**Description of the task:**
Pick out and copy every line in the material below that contains the string "duodenum". Treat uppercase and lowercase letters as different.
#### Records shown
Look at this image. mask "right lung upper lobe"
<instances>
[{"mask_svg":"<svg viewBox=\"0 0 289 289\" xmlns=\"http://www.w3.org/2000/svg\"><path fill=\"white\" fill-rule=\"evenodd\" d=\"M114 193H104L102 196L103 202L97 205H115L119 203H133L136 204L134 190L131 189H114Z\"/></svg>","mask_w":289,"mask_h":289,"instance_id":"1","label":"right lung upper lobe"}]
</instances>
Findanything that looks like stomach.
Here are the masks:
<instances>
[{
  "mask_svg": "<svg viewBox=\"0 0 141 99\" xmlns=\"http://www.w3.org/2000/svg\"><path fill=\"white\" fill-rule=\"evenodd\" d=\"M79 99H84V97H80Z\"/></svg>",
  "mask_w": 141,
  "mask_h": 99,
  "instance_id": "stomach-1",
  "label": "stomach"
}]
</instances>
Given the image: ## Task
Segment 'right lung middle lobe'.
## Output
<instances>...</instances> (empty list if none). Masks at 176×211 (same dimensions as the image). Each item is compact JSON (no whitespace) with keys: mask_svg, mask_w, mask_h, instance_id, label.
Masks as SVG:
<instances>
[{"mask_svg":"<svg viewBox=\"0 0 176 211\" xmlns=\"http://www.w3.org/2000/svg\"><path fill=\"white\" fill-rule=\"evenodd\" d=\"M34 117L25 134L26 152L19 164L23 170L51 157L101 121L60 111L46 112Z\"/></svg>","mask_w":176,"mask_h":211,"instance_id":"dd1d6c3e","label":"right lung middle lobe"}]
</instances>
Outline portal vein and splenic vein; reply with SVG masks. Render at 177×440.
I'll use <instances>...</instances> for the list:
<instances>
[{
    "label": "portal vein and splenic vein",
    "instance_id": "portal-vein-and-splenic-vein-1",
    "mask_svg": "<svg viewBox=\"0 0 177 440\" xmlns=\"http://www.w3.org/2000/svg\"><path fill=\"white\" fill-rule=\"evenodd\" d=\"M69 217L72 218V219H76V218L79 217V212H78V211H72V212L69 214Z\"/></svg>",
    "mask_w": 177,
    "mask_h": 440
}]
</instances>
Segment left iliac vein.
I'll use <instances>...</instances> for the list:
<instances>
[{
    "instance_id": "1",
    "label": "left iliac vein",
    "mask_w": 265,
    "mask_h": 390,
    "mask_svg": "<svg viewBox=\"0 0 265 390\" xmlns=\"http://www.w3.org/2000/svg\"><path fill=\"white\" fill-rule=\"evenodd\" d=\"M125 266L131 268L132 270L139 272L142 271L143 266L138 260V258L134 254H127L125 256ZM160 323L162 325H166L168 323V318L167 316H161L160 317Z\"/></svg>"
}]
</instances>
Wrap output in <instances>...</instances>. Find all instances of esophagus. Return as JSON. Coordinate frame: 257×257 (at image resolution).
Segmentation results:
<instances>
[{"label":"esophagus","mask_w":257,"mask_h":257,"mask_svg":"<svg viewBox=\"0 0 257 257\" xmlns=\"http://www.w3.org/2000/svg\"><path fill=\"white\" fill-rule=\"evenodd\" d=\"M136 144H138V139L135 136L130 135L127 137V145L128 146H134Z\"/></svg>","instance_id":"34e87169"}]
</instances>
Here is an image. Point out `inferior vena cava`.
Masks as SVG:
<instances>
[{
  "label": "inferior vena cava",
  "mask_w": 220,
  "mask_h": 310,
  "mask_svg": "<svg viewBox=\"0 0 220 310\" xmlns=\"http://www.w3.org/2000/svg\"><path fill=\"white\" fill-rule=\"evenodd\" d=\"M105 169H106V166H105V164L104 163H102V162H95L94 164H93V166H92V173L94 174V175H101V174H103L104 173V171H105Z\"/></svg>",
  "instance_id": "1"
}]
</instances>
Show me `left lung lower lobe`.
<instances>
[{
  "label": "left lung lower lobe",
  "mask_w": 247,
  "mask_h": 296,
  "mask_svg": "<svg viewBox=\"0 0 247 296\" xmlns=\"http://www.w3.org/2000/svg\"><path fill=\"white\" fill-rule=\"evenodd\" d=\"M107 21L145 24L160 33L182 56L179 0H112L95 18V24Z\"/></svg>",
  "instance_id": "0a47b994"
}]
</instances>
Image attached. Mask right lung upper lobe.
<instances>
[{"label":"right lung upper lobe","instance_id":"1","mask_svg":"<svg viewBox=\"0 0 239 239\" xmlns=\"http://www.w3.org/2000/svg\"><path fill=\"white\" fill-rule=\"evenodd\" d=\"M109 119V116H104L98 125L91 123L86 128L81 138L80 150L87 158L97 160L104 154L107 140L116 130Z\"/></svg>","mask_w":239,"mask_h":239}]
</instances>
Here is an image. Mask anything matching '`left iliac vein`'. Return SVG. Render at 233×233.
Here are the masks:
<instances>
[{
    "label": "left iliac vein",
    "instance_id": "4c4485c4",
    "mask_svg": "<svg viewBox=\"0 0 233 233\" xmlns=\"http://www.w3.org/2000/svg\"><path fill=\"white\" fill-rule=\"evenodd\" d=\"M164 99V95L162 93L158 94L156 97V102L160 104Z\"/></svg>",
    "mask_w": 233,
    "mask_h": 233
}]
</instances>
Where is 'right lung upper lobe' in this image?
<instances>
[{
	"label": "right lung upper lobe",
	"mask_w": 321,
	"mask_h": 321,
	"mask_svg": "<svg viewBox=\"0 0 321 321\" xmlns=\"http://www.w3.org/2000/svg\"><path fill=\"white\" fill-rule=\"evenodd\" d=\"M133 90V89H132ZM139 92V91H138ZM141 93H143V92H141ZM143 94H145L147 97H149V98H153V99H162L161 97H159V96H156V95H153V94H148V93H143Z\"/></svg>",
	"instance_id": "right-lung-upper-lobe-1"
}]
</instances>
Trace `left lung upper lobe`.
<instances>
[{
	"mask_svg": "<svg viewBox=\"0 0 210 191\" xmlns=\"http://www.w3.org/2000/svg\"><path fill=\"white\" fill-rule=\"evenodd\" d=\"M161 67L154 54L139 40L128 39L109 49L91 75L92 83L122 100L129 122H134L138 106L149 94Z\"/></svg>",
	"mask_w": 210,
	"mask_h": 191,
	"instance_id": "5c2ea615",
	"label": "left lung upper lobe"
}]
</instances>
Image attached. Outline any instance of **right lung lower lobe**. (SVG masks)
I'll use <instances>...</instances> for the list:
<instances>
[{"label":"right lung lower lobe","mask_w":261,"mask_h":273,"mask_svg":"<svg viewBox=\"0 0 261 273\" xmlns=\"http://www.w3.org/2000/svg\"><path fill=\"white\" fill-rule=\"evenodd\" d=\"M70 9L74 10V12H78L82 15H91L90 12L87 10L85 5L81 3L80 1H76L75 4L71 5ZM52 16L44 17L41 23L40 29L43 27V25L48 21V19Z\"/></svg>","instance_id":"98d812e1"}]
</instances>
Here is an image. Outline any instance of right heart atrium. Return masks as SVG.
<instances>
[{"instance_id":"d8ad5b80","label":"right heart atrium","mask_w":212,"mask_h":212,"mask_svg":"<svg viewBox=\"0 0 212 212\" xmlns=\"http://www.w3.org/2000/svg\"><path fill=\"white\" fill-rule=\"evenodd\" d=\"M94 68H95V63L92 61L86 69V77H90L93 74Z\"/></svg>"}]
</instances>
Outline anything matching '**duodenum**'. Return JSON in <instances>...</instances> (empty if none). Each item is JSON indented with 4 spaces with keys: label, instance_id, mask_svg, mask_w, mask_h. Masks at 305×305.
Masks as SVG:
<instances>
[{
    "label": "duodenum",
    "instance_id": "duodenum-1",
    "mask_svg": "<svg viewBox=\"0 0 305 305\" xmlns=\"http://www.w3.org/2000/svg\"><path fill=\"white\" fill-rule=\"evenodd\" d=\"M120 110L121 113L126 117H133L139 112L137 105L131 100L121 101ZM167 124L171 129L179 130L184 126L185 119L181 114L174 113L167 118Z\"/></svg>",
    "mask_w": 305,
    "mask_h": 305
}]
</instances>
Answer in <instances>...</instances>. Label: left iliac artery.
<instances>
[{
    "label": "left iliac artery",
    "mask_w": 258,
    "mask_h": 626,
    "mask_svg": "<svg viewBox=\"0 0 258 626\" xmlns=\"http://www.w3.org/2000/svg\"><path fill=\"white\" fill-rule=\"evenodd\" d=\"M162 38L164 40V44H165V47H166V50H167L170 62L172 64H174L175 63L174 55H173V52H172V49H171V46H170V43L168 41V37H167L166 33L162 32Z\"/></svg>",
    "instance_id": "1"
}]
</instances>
########
**Response:**
Outline anything matching '**duodenum**'. Return JSON in <instances>...</instances> (empty if none). Each item is JSON indented with 4 spaces with keys: label, instance_id, mask_svg, mask_w, mask_h. Masks at 305×305.
    "label": "duodenum",
    "instance_id": "duodenum-1",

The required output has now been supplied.